#### ACTION ITEM
Copy out the lines of the data below, word for word, from the line with "What's the smallest" up to and including the line with "Answer: approximately 135°".

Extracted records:
==*==

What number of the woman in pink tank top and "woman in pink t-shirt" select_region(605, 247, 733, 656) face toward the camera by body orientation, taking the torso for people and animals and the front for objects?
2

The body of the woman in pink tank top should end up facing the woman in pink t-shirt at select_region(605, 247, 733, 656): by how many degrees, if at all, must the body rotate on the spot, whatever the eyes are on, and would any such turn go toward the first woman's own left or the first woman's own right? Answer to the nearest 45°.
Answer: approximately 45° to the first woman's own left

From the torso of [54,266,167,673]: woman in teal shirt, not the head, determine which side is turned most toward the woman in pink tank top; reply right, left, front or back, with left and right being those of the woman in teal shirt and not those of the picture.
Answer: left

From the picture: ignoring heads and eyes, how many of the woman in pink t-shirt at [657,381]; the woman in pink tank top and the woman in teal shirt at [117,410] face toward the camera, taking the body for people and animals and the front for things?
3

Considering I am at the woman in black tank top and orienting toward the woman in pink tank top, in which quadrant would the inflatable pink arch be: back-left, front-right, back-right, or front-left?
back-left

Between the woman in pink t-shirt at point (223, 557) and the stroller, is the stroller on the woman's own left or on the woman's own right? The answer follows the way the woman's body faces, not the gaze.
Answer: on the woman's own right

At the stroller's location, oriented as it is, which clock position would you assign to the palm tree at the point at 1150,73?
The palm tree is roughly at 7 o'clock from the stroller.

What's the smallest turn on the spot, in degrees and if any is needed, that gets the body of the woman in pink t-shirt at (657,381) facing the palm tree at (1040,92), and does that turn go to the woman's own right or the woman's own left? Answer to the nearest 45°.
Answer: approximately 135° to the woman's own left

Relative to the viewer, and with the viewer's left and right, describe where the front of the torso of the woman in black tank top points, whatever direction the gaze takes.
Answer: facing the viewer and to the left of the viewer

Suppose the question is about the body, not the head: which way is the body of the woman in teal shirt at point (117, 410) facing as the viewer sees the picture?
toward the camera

==*==

#### RESULT BELOW
What's the smallest turn on the spot, in degrees and if any is needed, that gets the body of the woman in pink t-shirt at (657,381) facing the palm tree at (1040,92), and does that turn go to the woman's own right or the woman's own left? Answer to the nearest 45°.
Answer: approximately 135° to the woman's own left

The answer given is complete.